An Position eins der Liste findet sich deshalb nicht von ungefähr die Aufforderung der Wirtschaftslenker, die Doha-Runde endlich zu einem Abschluss zu bringen. In ihr verhandeln die Mitgliedsländer der Welthandelsorganisation WTO über eine Neuordnung des weltweiten Handels.

Bisher sind sämtliche Bemühungen am Widerstand der Entwicklungsländer gescheitert. Sie fordern einen leichteren Marktzugang zu den entwickelten Ländern, frei von Importquoten und Einfuhrzöllen.

Grenzübergreifende Investitionen

Dies lehnen viele Industriestaaten ab. Die Wirtschaftsvertreter haben da nicht viel dagegen, auch wenn Thumann fordert, dass “protektionistischen Tendenzen bei grenzübergreifenden Investitionen“ entschieden entgegenzutreten sei. Das gilt natürlich vor allem für Investitionen, die aus den G-8-Ländern heraus erfolgen sollen.

Beispielweise in Afrika. Die Chinesen haben längst erkannt, dass hier ein Zukunftsmarkt liegt und investieren Milliardensummen in den Kontinent.
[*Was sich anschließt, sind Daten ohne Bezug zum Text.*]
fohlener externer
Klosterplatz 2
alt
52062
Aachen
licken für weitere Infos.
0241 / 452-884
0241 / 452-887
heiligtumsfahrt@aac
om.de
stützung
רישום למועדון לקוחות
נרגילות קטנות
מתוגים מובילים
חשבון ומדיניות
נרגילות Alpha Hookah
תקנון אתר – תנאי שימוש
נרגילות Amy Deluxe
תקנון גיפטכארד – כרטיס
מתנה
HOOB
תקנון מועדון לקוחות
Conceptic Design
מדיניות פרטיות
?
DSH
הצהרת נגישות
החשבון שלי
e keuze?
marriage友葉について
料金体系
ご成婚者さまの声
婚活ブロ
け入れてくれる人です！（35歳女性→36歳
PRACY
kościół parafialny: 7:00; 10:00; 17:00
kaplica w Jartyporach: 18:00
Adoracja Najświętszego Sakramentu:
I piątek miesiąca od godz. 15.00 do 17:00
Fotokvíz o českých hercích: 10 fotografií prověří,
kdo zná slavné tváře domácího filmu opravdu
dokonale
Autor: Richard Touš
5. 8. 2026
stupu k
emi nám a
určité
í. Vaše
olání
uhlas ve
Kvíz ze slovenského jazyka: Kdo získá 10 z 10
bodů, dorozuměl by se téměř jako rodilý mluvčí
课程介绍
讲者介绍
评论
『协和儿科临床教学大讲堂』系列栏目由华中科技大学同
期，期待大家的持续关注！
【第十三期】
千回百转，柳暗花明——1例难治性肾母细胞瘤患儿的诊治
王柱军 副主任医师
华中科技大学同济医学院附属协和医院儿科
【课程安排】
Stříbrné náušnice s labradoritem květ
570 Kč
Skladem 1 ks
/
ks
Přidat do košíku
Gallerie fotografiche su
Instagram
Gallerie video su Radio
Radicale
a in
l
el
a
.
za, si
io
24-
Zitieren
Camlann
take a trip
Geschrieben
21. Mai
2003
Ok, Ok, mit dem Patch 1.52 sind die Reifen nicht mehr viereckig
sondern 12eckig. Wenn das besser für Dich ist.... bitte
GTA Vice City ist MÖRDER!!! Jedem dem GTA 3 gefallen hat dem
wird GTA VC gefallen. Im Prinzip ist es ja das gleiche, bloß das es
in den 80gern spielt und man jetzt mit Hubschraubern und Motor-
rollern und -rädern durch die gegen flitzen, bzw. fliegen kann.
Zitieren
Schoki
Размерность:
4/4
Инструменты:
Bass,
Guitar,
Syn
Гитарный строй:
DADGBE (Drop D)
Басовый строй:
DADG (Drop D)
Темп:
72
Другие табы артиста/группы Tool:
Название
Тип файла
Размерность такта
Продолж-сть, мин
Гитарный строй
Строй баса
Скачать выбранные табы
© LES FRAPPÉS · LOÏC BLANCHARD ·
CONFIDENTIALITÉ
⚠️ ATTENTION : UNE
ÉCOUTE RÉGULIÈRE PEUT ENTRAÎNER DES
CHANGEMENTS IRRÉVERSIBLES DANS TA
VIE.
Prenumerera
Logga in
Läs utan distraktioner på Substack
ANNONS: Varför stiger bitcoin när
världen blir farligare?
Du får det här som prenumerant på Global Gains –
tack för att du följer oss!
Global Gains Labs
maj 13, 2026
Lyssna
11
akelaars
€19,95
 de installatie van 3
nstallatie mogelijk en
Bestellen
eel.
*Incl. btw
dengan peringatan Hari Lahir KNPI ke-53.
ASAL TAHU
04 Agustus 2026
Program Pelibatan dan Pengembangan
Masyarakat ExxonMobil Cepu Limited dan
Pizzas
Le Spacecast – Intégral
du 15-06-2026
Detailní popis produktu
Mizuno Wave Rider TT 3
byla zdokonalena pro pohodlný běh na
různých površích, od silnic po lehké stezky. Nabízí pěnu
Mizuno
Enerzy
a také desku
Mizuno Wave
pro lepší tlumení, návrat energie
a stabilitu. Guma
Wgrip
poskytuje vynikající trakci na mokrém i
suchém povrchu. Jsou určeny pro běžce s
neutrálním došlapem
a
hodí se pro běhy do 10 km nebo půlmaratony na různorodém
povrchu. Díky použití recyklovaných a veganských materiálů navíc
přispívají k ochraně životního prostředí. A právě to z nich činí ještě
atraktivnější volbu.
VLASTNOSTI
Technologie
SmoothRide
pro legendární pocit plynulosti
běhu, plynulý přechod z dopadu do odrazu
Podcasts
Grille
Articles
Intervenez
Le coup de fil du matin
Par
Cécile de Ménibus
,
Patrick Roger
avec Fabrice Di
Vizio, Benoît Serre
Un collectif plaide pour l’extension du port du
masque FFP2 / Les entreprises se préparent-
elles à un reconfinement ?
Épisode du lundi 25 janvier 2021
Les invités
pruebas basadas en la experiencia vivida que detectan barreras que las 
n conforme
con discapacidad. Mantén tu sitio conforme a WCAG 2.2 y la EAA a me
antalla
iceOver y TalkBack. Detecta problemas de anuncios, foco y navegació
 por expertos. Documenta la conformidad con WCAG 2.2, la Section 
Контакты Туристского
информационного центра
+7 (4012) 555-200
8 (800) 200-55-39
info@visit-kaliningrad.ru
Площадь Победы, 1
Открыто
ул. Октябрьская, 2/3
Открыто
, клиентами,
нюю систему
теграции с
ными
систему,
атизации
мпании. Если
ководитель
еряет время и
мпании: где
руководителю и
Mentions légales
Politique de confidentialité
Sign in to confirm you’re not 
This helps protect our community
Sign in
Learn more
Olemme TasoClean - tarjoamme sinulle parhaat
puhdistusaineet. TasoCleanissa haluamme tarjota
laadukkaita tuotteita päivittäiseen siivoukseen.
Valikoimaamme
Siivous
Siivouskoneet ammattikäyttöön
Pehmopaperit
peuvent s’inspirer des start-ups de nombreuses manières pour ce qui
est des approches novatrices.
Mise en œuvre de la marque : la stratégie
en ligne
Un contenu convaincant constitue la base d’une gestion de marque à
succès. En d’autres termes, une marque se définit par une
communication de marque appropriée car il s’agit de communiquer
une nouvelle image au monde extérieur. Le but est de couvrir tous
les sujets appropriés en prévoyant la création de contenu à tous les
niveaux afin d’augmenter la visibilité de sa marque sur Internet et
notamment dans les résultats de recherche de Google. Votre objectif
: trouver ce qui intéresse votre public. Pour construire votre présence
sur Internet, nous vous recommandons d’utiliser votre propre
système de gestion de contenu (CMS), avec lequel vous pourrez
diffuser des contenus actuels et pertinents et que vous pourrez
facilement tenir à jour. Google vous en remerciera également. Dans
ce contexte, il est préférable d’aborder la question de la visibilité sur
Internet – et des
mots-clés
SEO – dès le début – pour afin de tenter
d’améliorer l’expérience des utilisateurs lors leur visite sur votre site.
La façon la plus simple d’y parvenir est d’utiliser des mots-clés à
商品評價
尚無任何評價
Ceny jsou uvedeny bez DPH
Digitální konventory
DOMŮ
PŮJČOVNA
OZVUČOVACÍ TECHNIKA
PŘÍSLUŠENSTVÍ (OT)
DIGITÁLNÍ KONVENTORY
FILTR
Thumann sieht das gelassen: “Jeder investiert dort, wo er es für richtig hält“, sagte er. Afrika hat offenbar nicht die oberste Priorität bei den Wirtschaftsführern aus den G-8-Staaten.

Der private Sektor könne nur dann einen “entscheidenden Beitrag“ gegen die Unterentwicklung dort leisten, wenn die “politischen und rechtlichen Voraussetzungen für privatwirtschaftliches Engagement gestärkt werden“, sagte Thumann. Dann aber sei es möglich “dass wir Afrika in 20 bis 25 Jahren ähnlich voranbringen können, wie es die Tigerstaaten in Asien vorgemacht haben“.

Es geht also doch nicht ohne staatliche Regulierung. Das zeigen auch die anderen Punkte in dem Katalog der Forderungen. Da wird mehr Transparenz auf den Kapitalmärkten gefordert, ein besserer Schutz der geistigen Eigentumsrechte und am Markt orientierte Regeln für den Einsatz neuer, klimafreundlicher Technologien.

Klingt alles recht schwammig. Ist es auch. “Wir haben kein Interesse, völlig neue Forderungen auf die Agenda des G-8-Gipfels zu setzen“, sagte Thumann. Vielmehr sei es wichtig, dass er und seine sieben Kollegen den politischen Führern gegenüber mit einer Stimme sprechen. “Wir wollen ihnen das Gefühl dafür und den nötigen Input geben, wie die Wirtschaft denkt“, sagte er.

Der Vertreter des italienischen Wirtschaftsverbandes, Luca Cordero di Montezemolo, brachte es zum Ende auf den Punkt: “Wir können nicht auf 100.000 Differenzen im Detail schauen.“ Wichtig sei, sich auf die Punkte zu konzentrieren, wo Einigkeit herrsche. Die bestehe sicher darin, dass “wir eine Umgebung brauchen, die Wachstum unterstützt. Also eine gute Infrastruktur, Investitionen in Forschung und weniger Steuern für die Unternehmen.“ So leicht kann Wirtschaftspolitik sein.